Un altro rischio notevole riguarda la registrazione delle chiamate e lo spionaggio in tempo reale. Sempre più organizzazioni criminali, infatti, attaccano le aziende per riuscire a estorcere denaro a loro insaputa, tramite operazioni che sfruttano le procedure interne in modo da dirottare bonifici leciti su conti bancari intestati ai pirati. Per farlo, devono conoscere bene i meccanismi che portano ai pagamenti, in modo da capire dove possono intervenire per modificare le credenziali bancarie.

Ascoltare le conversazioni telefoniche del reparto amministrativo è un sistema ideale per ottenere tutto quello che gli serve e, a volte, non serve neanche una violazione del perimetro esterno. Infatti, se il sistema VOIP non prevede un sistema di crittografia, chiunque sia collegato alla stessa rete può intercettare e registrare le telefonate, rendendo molto alto il rischio di spionaggio.

 

SNOM fornisce strumenti VOIP ad alta sicurezza

Per ovviare a tutti questi pericoli, i dispositivi e servizi VOIP di SNOM vengono forniti, per fare una analogia con la sicurezza fisica delle nostre case, completi di serrature molto robuste sia sulla porta frontale sia su quella del retro, nonché su tutte le porte che separano le stanze all’interno. Ovviamente è il gestore della rete che deve accertarsi di “chiudere per bene” tutte le porte, ma l’importante è che i servizi e i dispositivi forniscano tutto il necessario per restare a prova di compromissione.

Jan Boguslawski, Technical Product Managerdi Snom, ci spiega che Snom esegue ogni giorno protocolli di test sulla sicurezza automatizzati con i suoi telefoni in ambienti PBX reali: “Abbiamo allestito delle stanze con una serie di telefoni Snom che vengono testati in un ambiente virtualizzato, ma fedele alla realtà. In sostanza, l’ATF (Automatic Test Framework) che abbiamo creato in azienda testa continuamente il nostro software. Questo significa che siamo in grado di risolvere i problemi legati alla sicurezza e aggiornare il nostro software ancor prima che il cliente rilevi eventuali anomalie. In poche parole, individuiamo e risolviamo i problemi in modo proattivo, piuttosto che aspettare che i clienti vengano a bussare alla porta del nostro team di supporto chiedendo aiuto.
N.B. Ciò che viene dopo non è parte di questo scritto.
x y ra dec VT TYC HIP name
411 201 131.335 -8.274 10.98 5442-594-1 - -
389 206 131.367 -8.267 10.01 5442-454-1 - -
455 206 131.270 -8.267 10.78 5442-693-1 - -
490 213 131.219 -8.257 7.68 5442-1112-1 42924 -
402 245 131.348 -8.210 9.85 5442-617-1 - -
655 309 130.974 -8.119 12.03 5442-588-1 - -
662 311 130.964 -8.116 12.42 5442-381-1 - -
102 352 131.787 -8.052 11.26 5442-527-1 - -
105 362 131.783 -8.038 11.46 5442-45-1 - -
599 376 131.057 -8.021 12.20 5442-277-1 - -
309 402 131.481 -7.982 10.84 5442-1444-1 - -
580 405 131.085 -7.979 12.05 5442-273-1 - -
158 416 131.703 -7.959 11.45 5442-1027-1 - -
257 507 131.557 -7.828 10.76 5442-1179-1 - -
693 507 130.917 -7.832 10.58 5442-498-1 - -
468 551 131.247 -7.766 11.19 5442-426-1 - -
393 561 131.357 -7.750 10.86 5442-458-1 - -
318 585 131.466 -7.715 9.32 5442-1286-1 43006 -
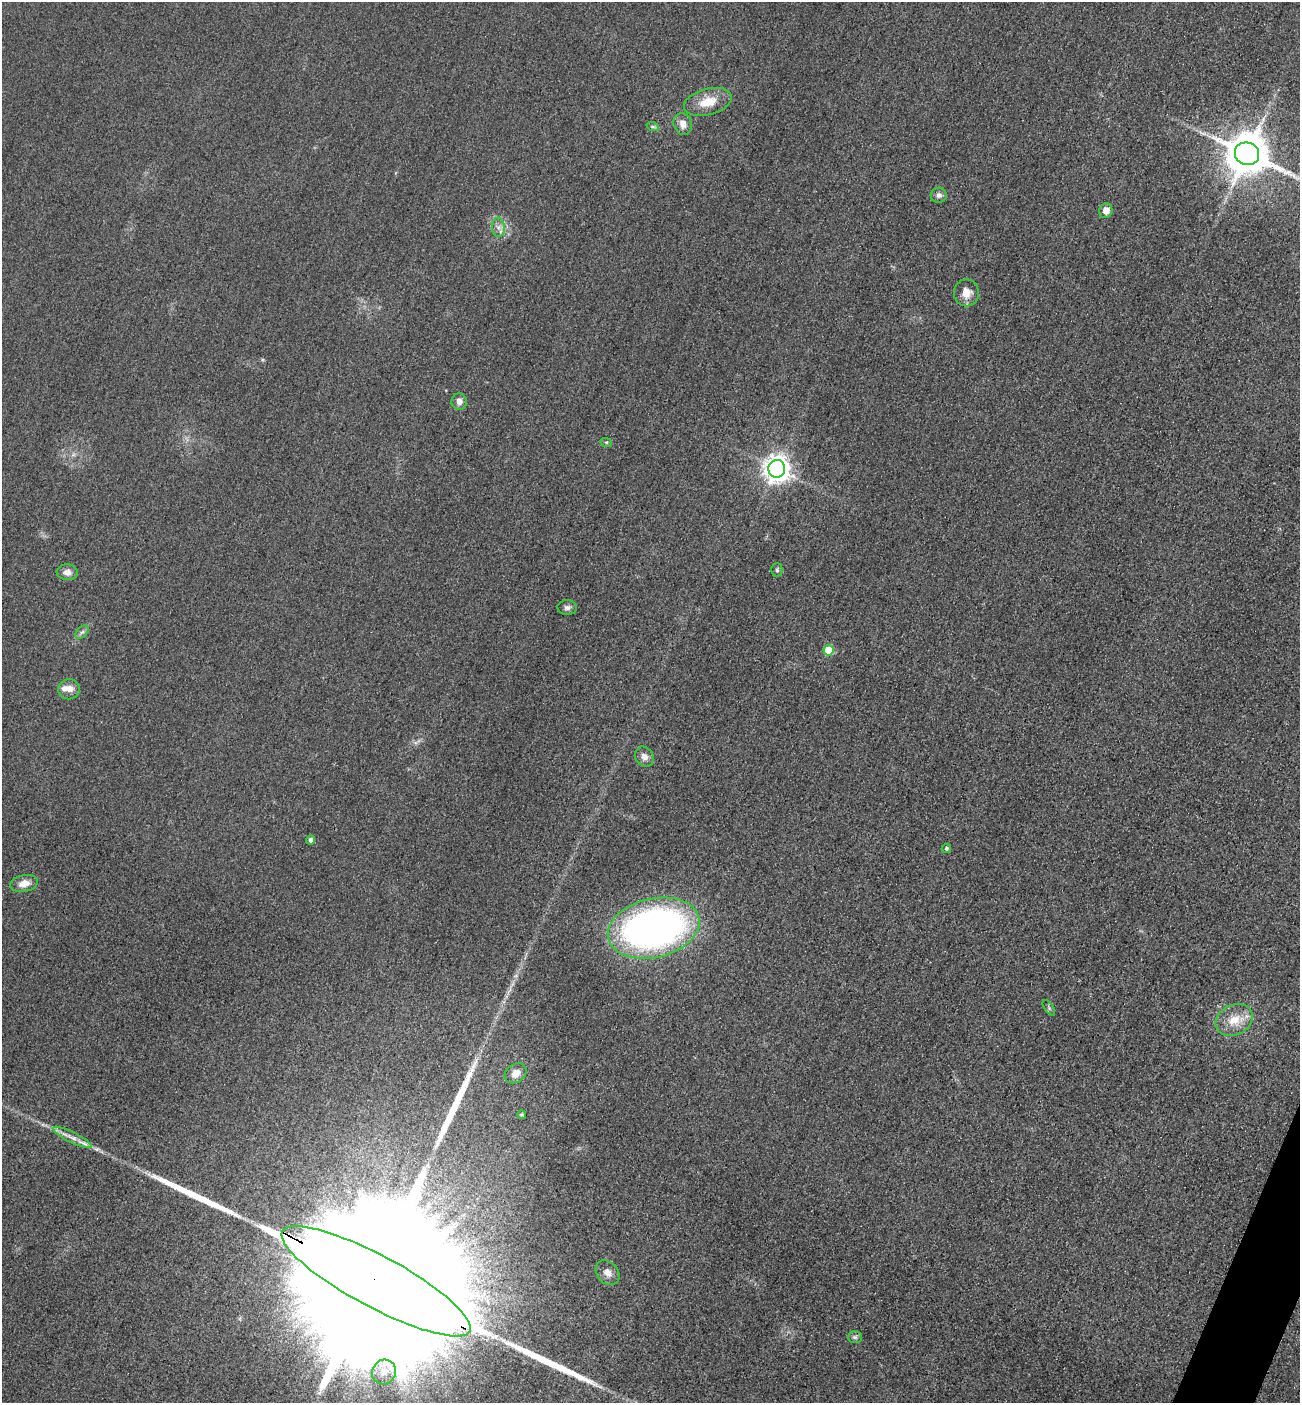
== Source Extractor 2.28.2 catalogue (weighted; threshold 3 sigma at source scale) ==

Ritengo che come produttori di telefoni IP siamo gli unici ad agire in questo senso”.

Foto generiche
“Il nostro laboratorio interno” – entra in dettaglio Luca Livraga, Team Lead Technical Support di Snom Technology – “ha dei server dedicati ad ognuno dei tre aspetti chiave della sicurezza nei prodotti: uno controlla il nuovo codice che viene creato man mano che aggiungiamo funzionalità; un altro si occupa di controllare che non si verifichino delle regression, ovvero che delle vulnerabilità già conosciute e patchate tornino a rappresentare una minaccia nelle nuove versioni del software; infine, altri server testano il software direttamente sull’hardware, in modo da esser sicuri che fuori dagli ambienti virtuali si verifichino vulnerabilità inattese.”

Un occhio di riguardo, inoltre, è stato poi dedicato al modo in cui si può comunicare con i telefoni. L’unico canale disponibile è quello dell’interfaccia Web, in quanto l’SSH è disabilitato. I telefoni sono abilitati per il protocollo HTTPS e montano certificati digitali univoci che rappresentano un ostacolo forte alla propagazione degli attacchi. Inoltre, l’autenticazione tra dispositivo e centrale è bidirezionale: la centrale verifica tramite certificato che il telefono sia effettivamente quello registrato e contemporaneamente il dispositivo controlla tramite certificato che la centrale sia effettivamente quella sulla quale si è registrato.

La sicurezza non è un gioco da sottovalutare

In definitiva, i dispositivi VOIP di Snom sono progettati, costruiti e aggiornati in modo da tenere la sicurezza al centro dell’operatività per proteggere le comunicazioni vocali, ma anche la rete aziendale, da tentativi di violazione che dovessero provare a sfruttare questo vettore di attacco. L’onere di armonizzare tutta la struttura per evitare di cadere vittima di cybercriminali resta per lo più sulle spalle dell’IT manager, ma è importante che i dispositivi gli forniscano tutti gli strumenti necessari per compiere bene il suo lavoro, come fanno i prodotti Snom.